China’s ‘One-Child Policy’ is turning out to be one of the most devastating social experiments known to humanity. We have already explained how this policy has turned the Chinese PLA into a bunch of excessively pampered youngsters, or how it is leading to skewed gender ratios, which abets cross-border human trafficking and prostitution. And today, we will tell you how China is turning into a country of rogue criminals courtesy the One-Child Policy. 

China has reportedly lowered the age of criminal liability from 14 to 12 years, due to the rising juvenile crime in the Communist nation. As per Chinese state media reports, people aged under 14 years accounted for 20 per cent of juveline crimes in 2017, up from 12.3 per cent in 2009. 
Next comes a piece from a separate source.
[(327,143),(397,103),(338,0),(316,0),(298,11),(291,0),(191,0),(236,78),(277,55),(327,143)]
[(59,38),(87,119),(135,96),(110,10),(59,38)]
So, why are China’s children getting engrossed in criminal activity? As per Chinese state media, experts blame internet access and the effects of the Communist nation’s One-Child Policy for the sharp rise in Juvenile crimes. 

The number of juvenile crimes in China has gone up sharply over the last two decades. In 1998, China registered 33,000 crimes, as opposed to 80,000 this year. As per China Daily, two-thirds of the four million criminal cases handled every year by China’s courts involved minors. 
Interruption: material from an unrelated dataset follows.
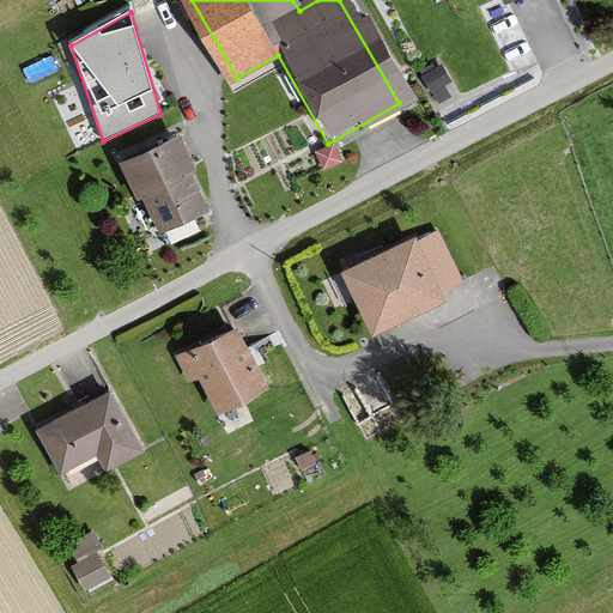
[(180,137),(126,159),(157,231),(211,208),(180,137)]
The increasing propensity for crime and anti-social activity in China is often centred around the damaged worldview of the single kids. The One-Child Policy was enforced for the first time in 1970s. These kids, especially those brought up in the countryside, had to go through more pressure and pain compared to the older generations.

Over the past three-four decades, China has witnessed large-scale migration along with the child-bearing restrictions. Chinese parents would shift to cities, often leaving their children in the custody of friends/relatives. The deficient upbringing of such children would then push them into criminal activities. 

In other cases, the pressure of family expectations on a single child is simply too overbearing. It is true that single kids, especially in China’s big cities, get over-pampered but there is also a parallel rise in the pressure of family expectations. Such expectations can often lead to a damaged childhood and socially unsuited adolescence or youth. 

China Daily even quoted a Beijing Judge specialising in juvenile crime, Shang Xiuyun, as saying, “With major social transformations under way, children nowadays, who are usually single children, endure more pressure and pain, even though they are called ‘emperors’ and ‘empresses’ of the families, compared with when there were several children in each family in the past.”

For decades, the CCP has hard-sold the ‘One-Child Policy’ as a tool for population control. But now, we know that the child-bearing restrictions in China have had a debilitating social impact. It is creating a generation which is too pampered to be disciplined into military officers, the gender ratio is going haywire as patriarchal families prefer a son as the only child and these single kids themselves are getting engrossed in crime. 

The People’s Republic of China is a disaster just like any other Communist-authoritarian system, and the One-Child Policy is a living symbol of its failure.